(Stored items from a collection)
========

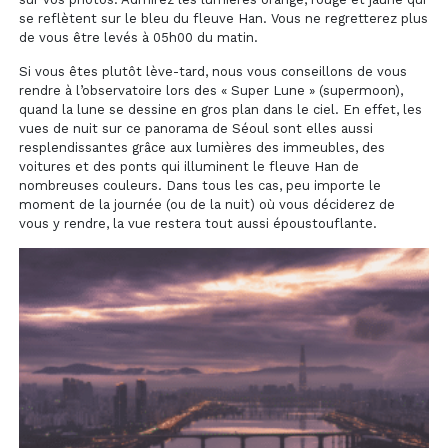
se reflètent sur le bleu du fleuve Han. Vous ne regretterez plus
de vous être levés à 05h00 du matin.
Si vous êtes plutôt lève-tard, nous vous conseillons de vous
rendre à l’observatoire lors des « Super Lune » (supermoon),
quand la lune se dessine en gros plan dans le ciel. En effet, les
vues de nuit sur ce panorama de Séoul sont elles aussi
resplendissantes grâce aux lumières des immeubles, des
voitures et des ponts qui illuminent le fleuve Han de
nombreuses couleurs. Dans tous les cas, peu importe le
moment de la journée (ou de la nuit) où vous déciderez de
vous y rendre, la vue restera tout aussi époustouflante.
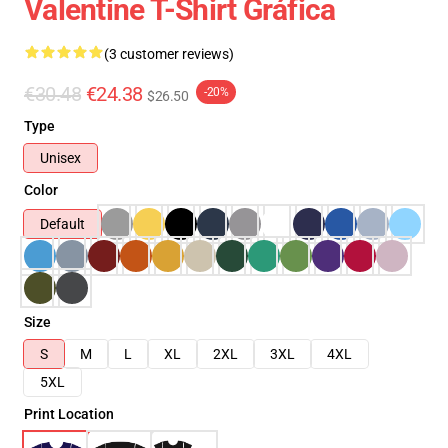
Valentine T-Shirt Gráfica
(3 customer reviews)
€30.48
€24.38
-20%
$26.50
Type
Unisex
Color
Default
Size
S
M
L
XL
2XL
3XL
4XL
5XL
Print Location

========

> Task:
Pictures are to be left out; the lines from the start of the records above through the line holding "quand la lune" are to be returned exactly.

> Task output:
se reflètent sur le bleu du fleuve Han. Vous ne regretterez plus
de vous être levés à 05h00 du matin.
Si vous êtes plutôt lève-tard, nous vous conseillons de vous
rendre à l’observatoire lors des « Super Lune » (supermoon),
quand la lune se dessine en gros plan dans le ciel. En effet, les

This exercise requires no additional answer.